Average values from the experiment:
Sleeping: dBP: 55.7, sBP: 87.2
Walking: dBP: 66.6, sBP: 98.6
Eating: dBP: 65.1, sBP: 122.6
Running: dBP: 63.625, sBP: 197.375
Datastream API:
Stateful Functions:
- Runtime:
We compared the runtime of Query 1 because our Datastream API and Stateful Functions have been tested to output the same result, so it is comparable.
(One point in time both methods tested out the same hard-coded 38 events from Smartwatch and 38 events from Blood Pressure Monitor generated from the data generator (as shown in the pictures above). They output the same average values. However, by the time we are calculating the runtime, Datastream API have been modified to get data from random data generator and is facing some issues when inputing the hard-coded data)
(One other thing to note is, Datastream API uses a sleep funciton of 150 milliseconds = 0.15 seconds to slow down the data stream for better visualization, since the sleeping function is used for each tuple generated, and there are 2 streams running at the same time, each stream produces 50 tuples, therefore the total sleep time is approximately 50*0.15 = 7.5 seconds)
Thus, the dataset used to calculate the runtime is different, but following the same distribution: Uniform In-Order Distribution.

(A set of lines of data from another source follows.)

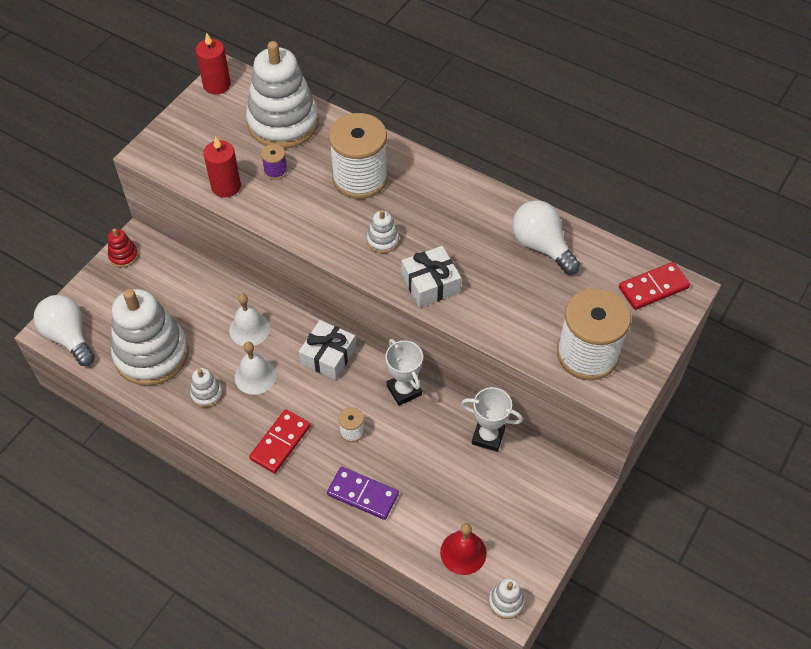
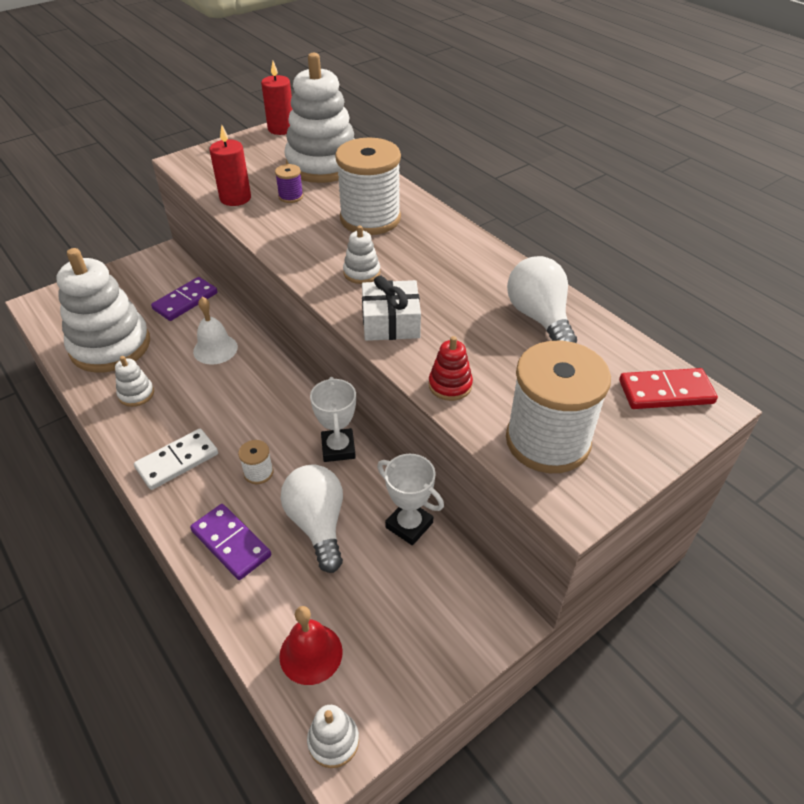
camera: 20 degrees right, 10 degrees down
white light bulb [33,295,95,366] -> white light bulb moved to [281,465,343,573]
red stacking toy [108,228,138,267] -> red stacking toy moved to [429,336,473,401]
white bell [235,342,276,395] -> none
red domino [249,409,311,474] -> white domino [134,429,218,490]
white gift [299,320,356,380] -> none
none -> purple domino [151,277,217,321]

Datastream API has a runtime of 12.779635-7.5 = 5.279635 seconds over 100 tuples and Stateful Functions has a total runtime of 10.214 seconds over 76 tuples.
Datastream API runtime computation:
Stateful Functons runtime computation:
(runtime print statements are commented out in RouterFn.java and AverageBloodPressureFn.java files)
Based on the runtime, we also calculated the throughput.
- Throughput:
Throughput = total number of events processed / runtime
Datastream API has a throughout of (100 tuples / 5.279635 seconds) ≈ 18.9407 tuples/second and Stateful Functions has a total runtime of (76 tuples / 10.214 seconds) ≈ 7.4407 tuples/second.
Datastream API (18.9407 tuples/second) has a higher throughput than Stateful Functions (7.4407 tuples/second), as we analyzed could potentially be because of the additional amount of time needed to put and pull data from RocksDB. Also, Flink is optimized for in-memory state access in the Datastream API implementation, and we used value state a lot in the queries. Futhermore, Stateful Functions also requires additional memory usage in RocksDB compared to Datastream API. On the other hand, due to the event-driven nature of Stateful Functions, it is very easy to implement different Queries using the same incoming resources. Overall, there are tradeoffs between the two implementations: Datastream API seems to have higher time and memory performance, and Stateful Functions help make sharing resources easier!
We really enjoyed the process of development! Through cooperation and discussion, although not perfect, we have implemented 4 Queries that could be used on streaming digital health data, as well as analyzed the performances of Apache Datastream API and Stateful Functions.